Learning Privacy from Visual Entities
Alessio Xompero, Andrea Cavallaro
TL;DR
The paper investigates how to predict image privacy and challenges the necessity of large graph-based models by showing that a transfer-learning pipeline using a pre-trained CNN and a single trainable FC layer can match the performance of graph-based methods. It critically analyzes the components of graph-based privacy classifiers, demonstrating that fine-tuning CNNs largely drives performance while the graph component contributes minimally and at great parameter cost. By comparing against GIP, GPA, MLP, and GA-MLP across IPD and PrivacyAlert, it highlights that a lightweight approach (S2P) achieves comparable or superior accuracy with orders of magnitude fewer trainable parameters.

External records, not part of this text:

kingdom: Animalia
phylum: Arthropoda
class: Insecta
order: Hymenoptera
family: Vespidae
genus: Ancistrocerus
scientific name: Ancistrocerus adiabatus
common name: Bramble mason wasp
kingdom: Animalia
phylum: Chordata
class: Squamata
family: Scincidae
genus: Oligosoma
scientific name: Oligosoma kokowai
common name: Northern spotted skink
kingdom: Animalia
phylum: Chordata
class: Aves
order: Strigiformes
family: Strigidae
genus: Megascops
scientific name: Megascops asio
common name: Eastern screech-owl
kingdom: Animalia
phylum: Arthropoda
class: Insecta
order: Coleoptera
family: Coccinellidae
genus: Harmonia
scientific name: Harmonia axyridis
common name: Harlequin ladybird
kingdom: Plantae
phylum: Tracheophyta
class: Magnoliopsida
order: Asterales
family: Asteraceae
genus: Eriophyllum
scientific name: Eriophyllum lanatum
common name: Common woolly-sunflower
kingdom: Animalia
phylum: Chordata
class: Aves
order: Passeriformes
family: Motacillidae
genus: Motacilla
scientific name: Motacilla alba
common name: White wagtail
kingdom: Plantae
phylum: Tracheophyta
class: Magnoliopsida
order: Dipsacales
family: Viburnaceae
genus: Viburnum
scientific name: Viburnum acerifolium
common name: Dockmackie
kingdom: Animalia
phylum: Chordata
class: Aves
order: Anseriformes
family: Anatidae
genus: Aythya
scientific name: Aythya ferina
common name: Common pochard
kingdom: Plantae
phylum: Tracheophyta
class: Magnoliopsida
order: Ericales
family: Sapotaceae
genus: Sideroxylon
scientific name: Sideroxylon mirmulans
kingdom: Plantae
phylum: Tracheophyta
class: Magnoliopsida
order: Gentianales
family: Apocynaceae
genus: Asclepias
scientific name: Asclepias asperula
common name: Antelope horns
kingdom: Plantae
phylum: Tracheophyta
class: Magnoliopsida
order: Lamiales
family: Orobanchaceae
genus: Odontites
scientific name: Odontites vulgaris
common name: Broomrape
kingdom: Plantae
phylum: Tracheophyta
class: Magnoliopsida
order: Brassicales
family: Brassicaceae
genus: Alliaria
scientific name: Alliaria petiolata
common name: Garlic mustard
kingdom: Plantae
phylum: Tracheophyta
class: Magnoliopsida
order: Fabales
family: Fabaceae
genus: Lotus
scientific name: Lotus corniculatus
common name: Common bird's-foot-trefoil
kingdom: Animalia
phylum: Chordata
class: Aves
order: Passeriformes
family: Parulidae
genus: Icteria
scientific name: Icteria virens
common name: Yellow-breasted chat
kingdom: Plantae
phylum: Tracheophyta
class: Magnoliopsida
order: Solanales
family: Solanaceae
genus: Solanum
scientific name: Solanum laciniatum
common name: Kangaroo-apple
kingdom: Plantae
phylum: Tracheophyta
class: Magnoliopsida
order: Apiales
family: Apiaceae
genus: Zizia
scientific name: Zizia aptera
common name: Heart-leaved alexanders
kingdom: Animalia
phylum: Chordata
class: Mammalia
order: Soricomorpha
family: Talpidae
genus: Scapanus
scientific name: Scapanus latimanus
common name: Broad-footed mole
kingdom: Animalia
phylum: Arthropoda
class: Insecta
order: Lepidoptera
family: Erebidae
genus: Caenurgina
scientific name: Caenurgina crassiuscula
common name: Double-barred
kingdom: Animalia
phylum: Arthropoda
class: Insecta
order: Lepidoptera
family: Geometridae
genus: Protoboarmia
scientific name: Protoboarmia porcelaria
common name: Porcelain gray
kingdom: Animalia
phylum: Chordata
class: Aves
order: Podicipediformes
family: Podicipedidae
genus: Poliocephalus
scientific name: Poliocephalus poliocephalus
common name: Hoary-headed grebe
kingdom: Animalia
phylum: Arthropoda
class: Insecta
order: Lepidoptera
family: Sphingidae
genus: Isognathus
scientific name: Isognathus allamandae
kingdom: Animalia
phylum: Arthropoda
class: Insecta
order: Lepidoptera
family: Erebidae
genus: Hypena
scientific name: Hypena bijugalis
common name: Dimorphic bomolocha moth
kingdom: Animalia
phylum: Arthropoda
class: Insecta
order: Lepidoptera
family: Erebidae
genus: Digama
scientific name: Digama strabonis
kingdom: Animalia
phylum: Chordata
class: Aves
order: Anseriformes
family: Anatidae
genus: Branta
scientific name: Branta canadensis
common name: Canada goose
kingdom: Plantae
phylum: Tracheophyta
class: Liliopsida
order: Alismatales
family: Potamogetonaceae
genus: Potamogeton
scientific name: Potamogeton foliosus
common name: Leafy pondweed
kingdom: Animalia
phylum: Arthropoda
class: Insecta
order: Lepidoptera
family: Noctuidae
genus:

The findings imply practical benefits in efficiency and interpretability, and suggest future work should focus on human-interpretable visual-entity features and more efficient graph designs to improve privacy recognition at scale.
Abstract
Subjective interpretation and content diversity make predicting whether an image is private or public a challenging task. Graph neural networks combined with convolutional neural networks (CNNs), which consist of 14,000 to 500 millions parameters, generate features for visual entities (e.g., scene and object types) and identify the entities that contribute to the decision. In this paper, we show that using a simpler combination of transfer learning and a CNN to relate privacy with scene types optimises only 732 parameters while achieving comparable performance to that of graph-based methods. On the contrary, end-to-end training of graph-based methods can mask the contribution of individual components to the classification performance. Furthermore, we show that a high-dimensional feature vector, extracted with CNNs for each visual entity, is unnecessary and complexifies the model. The graph component has also negligible impact on performance, which is driven by fine-tuning the CNN to optimise image features for privacy nodes.